The question that looms for Sylvester and those like him is: "How do you improve on sex?" The term "rock
'n' roll," after all, was originally a euphemism for fucking. Is Sylvester really suggesting that new, more sociologically appropriate slang for "beavers" and "dicks" is
what's needed here? Or is he actually just evincing the usual middle-class squeamishness
regarding blatant evocations of sex in rock music? Unfortunate for Sylvester
and his ilk, however, is the historical reality that whenever rock music gets
too far away from the sexual imperative, it loses its mojo quicker than Andy
Roddick at the U.S. Open and becomes a flaccid self-parody, ceding more crucial
demographic territory to the crotch-grabbing denizens of hip-hop, who aren't
shy at all about discussing matters of lust. One reason people still flock to
see the Rolling Stones (another big influence on Louis XIV) is that, live at
least, they've still got their mojo workin', in an era when most rock bands couldn't
find theirs with a flashlight.
++ Personally, if I have a complaint about Louis XIV, it's that they don't give enough credit to their musical forebears. Jason Hill has remarked that what sets him apart from previous glam-dandies like Bolan and Bowie is that he has been far more lyrically direct, but given the previous lines quoted from those gents and the illustrious Mr. Bon Scott, it seems more likely that Louis XIV are carrying on the proud tradition of strutting raunch and roll, something they should never shy away from celebrating and celebrate they do on their ace 2005 long-player, The Best Little Secrets Are Kept (Pineapple/Atlantic), which abounds in lyrical gems like "We don't need to go to the pool/ If you want me to make you wet" ("Pledge of Allegiance").

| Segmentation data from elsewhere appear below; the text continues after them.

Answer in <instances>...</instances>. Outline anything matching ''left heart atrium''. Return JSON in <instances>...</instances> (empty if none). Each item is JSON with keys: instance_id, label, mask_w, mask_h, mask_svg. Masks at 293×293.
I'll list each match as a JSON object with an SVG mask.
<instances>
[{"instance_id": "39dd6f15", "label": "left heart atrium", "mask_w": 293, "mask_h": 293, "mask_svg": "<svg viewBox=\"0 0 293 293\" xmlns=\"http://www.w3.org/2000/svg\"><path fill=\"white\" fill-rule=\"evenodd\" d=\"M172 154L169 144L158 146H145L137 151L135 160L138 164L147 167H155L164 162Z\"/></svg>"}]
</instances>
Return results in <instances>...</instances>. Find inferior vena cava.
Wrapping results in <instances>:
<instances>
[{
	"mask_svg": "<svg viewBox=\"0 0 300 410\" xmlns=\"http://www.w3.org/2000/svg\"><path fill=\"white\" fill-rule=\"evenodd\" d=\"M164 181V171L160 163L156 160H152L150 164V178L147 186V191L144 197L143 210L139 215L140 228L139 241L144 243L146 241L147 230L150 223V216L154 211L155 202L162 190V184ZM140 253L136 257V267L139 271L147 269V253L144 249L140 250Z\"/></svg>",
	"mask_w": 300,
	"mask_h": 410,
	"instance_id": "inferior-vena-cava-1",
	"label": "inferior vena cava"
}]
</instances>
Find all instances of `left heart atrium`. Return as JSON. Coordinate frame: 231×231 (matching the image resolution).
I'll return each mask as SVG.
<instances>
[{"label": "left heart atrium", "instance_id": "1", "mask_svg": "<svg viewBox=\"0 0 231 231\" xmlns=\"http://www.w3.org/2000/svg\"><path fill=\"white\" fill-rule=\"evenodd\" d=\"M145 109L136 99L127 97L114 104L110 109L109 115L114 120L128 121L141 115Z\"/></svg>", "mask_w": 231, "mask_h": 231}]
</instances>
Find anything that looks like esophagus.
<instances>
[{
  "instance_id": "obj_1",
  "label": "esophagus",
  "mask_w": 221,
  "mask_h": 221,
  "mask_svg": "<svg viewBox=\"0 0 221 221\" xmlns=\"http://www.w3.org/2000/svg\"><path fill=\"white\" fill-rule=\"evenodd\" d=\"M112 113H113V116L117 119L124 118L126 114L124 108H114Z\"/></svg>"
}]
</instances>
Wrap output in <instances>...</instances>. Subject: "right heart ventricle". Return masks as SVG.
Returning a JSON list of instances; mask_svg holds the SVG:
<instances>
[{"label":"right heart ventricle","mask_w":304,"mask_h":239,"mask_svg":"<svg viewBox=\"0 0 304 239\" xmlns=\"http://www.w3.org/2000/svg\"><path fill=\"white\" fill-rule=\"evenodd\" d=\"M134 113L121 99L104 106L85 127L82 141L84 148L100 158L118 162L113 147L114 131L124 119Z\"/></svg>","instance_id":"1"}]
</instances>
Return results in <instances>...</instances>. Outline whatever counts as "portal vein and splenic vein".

Likewise, Louis XIV's ass-kicking live show also worries Sylvester, who finds a contradiction in their tight, buttoned-down demeanor as they deliver the raunchy goods: "[Louis XIV are] very reserved, very thankful, no rock posing or dick swinging or racy bantering. Are they playing off their namesake's regal demeanor? Maybe, though Franz make more of a noticeable thing out of it; this was something else. They're not shocked or even tickled by their song's content this is just how things are, to them. They're concentrating, really, respecting their own songs so much that they'd be really bummed if they flubbed just one note."
Again, Sylvester fails to grasp the point as with the forebears Louis XIV obviously idolize, the band's rigid adherence to form in its live performance is a quintessential tenet of dandyism. I recognized this the minute the band started into their set in Boston: like French poet Charles Baudelaire, Louis XIV strive to maintain tight control over themselves even as they engender chaos all around them via their confrontational subject matter. And when Jason Hill sang, "God save the Kinks/ And music from the Big Pinks/ Because sonny boy, he's better than you think," the connection came clearly into view, Hill aligning himself to the Kinks leader (Ray Davies) who once penned a song simply called "Dandy."
Indeed, Baudelaire's dandy is a man always in control, immersing himself in "the joy of astonishing others, and the proud satisfaction of never oneself being shocked." Such a praxis is exactly what I witnessed at the Paradise Rock Club: Louis XIV enjoying the kick of transgressing the boundaries of polite society, yet looking good and remaining disciplined while doing so. Long may they reign!